# WHAT TO WORK ON
Pick out each line of the material below that contains the word "Федеральная" and copy it.
▼
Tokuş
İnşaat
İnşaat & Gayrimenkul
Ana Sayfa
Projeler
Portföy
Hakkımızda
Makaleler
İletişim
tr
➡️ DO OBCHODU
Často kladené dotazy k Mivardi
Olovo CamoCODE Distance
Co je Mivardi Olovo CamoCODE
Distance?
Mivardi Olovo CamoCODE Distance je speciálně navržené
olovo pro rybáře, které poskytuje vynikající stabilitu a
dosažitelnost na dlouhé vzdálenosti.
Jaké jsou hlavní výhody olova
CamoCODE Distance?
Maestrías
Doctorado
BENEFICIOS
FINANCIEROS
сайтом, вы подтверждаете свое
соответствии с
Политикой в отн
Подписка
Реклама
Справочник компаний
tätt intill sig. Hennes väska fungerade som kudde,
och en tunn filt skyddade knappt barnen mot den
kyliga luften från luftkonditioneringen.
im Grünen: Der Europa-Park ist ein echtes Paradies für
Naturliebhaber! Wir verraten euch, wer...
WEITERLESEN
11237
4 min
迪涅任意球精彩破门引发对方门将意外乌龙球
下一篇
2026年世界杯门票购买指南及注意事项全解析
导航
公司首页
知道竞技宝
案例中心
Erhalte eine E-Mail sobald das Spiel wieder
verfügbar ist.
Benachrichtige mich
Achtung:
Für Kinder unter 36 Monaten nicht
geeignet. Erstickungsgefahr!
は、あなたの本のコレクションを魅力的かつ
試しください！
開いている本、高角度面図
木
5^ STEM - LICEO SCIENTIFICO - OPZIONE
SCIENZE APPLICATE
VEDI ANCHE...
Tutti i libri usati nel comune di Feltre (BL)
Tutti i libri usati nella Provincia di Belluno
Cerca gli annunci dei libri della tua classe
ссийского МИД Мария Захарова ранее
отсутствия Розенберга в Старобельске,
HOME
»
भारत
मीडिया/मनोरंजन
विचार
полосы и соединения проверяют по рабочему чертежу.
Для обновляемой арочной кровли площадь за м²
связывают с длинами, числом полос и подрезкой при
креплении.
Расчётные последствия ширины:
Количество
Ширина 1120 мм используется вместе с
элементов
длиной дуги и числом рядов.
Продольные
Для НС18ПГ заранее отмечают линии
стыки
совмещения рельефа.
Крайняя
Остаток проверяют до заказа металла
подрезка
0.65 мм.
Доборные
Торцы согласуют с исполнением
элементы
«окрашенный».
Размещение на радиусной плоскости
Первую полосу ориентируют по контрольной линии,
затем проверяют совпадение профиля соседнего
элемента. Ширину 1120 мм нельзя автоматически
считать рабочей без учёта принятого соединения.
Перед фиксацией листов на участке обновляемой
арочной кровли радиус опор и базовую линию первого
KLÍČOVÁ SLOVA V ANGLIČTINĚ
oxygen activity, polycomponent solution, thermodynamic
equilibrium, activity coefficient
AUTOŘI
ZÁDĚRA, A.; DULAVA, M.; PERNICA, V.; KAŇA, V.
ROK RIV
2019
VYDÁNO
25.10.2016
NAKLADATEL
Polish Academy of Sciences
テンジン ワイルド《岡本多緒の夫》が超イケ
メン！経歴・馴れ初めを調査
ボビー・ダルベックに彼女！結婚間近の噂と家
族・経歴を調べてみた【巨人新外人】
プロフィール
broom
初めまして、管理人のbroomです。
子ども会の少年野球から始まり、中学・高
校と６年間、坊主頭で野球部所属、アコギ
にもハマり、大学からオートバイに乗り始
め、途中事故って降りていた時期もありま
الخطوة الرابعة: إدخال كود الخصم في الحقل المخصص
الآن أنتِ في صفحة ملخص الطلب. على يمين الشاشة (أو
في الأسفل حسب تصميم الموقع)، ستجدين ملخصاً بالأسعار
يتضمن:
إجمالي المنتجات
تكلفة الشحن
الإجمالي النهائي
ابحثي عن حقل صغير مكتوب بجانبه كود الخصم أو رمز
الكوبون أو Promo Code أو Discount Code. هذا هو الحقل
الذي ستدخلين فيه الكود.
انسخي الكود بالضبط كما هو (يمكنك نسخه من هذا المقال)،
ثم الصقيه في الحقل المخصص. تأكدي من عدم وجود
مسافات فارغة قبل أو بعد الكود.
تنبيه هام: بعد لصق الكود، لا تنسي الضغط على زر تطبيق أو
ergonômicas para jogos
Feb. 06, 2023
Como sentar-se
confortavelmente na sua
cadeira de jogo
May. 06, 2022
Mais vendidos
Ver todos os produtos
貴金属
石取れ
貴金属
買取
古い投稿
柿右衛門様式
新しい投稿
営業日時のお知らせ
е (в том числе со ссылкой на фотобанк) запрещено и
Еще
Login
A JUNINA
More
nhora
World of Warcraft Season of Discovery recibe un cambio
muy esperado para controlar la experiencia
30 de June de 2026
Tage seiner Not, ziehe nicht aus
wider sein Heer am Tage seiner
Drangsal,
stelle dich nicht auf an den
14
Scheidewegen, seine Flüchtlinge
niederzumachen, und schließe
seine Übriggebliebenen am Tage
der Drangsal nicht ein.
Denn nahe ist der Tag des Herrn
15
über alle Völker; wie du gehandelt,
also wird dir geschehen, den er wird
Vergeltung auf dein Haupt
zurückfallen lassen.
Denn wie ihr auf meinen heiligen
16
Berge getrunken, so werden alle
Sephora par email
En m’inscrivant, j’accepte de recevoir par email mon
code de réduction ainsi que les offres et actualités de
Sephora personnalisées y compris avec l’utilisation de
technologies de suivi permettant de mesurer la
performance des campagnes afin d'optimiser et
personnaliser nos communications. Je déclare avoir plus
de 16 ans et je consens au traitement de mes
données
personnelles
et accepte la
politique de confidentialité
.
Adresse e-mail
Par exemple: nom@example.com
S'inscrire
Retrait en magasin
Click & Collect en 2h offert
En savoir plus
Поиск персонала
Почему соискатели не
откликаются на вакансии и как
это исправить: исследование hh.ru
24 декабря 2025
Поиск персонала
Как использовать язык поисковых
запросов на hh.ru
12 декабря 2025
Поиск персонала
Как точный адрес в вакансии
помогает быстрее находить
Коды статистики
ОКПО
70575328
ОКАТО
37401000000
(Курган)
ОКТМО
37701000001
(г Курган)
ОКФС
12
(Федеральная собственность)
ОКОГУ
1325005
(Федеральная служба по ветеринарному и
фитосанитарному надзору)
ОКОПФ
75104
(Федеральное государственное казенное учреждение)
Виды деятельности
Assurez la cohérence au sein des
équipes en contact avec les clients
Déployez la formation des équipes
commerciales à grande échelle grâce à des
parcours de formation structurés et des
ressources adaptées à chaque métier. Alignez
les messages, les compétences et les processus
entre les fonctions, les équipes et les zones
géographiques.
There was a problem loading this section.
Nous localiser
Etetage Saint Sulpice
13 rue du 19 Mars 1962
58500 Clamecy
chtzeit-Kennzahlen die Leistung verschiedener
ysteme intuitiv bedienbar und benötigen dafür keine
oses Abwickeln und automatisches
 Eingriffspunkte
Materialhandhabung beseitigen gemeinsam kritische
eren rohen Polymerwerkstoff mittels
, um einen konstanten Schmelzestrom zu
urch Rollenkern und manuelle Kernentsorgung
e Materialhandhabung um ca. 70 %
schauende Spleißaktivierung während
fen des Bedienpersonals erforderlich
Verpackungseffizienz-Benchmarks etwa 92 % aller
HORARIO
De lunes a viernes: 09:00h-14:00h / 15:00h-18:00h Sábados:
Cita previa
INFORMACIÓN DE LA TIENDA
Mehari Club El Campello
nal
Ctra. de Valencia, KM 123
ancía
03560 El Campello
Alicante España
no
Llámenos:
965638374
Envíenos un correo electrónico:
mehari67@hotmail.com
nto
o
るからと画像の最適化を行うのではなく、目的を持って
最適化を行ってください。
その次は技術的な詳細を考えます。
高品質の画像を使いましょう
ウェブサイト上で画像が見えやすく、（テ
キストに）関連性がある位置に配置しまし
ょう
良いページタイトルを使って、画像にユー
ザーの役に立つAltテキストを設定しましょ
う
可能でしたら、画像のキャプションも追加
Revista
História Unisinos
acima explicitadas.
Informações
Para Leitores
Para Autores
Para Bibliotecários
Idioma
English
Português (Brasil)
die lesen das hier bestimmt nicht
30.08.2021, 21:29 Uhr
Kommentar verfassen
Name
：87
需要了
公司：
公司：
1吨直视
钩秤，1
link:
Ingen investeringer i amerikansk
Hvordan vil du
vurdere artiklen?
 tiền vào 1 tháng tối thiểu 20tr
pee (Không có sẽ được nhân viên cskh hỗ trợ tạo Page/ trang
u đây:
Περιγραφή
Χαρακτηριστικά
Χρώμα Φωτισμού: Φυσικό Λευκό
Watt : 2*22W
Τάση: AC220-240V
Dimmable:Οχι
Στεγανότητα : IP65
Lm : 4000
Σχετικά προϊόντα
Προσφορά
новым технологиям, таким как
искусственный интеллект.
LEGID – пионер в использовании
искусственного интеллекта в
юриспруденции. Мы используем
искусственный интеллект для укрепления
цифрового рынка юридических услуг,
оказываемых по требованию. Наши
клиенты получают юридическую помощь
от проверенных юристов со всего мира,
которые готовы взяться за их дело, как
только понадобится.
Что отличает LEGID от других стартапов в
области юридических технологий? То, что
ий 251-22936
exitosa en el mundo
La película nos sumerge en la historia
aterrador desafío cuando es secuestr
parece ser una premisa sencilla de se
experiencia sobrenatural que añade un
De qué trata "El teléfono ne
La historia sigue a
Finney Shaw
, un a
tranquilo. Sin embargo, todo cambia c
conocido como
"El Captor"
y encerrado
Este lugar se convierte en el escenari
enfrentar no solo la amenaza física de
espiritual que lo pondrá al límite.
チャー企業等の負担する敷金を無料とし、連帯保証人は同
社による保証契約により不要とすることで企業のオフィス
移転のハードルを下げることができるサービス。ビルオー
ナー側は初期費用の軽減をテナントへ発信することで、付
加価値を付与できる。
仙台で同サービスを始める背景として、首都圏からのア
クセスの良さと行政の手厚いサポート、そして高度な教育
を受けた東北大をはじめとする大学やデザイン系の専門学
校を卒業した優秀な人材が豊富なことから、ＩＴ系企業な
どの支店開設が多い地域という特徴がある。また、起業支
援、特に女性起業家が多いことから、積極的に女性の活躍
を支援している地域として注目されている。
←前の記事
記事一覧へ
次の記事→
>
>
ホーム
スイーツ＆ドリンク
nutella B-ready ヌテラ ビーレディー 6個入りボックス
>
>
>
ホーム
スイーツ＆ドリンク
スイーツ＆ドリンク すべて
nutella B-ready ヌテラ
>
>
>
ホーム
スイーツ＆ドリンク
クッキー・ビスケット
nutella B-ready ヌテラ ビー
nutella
▲
# RESPONSE
(Федеральная собственность)
(Федеральная служба по ветеринарному и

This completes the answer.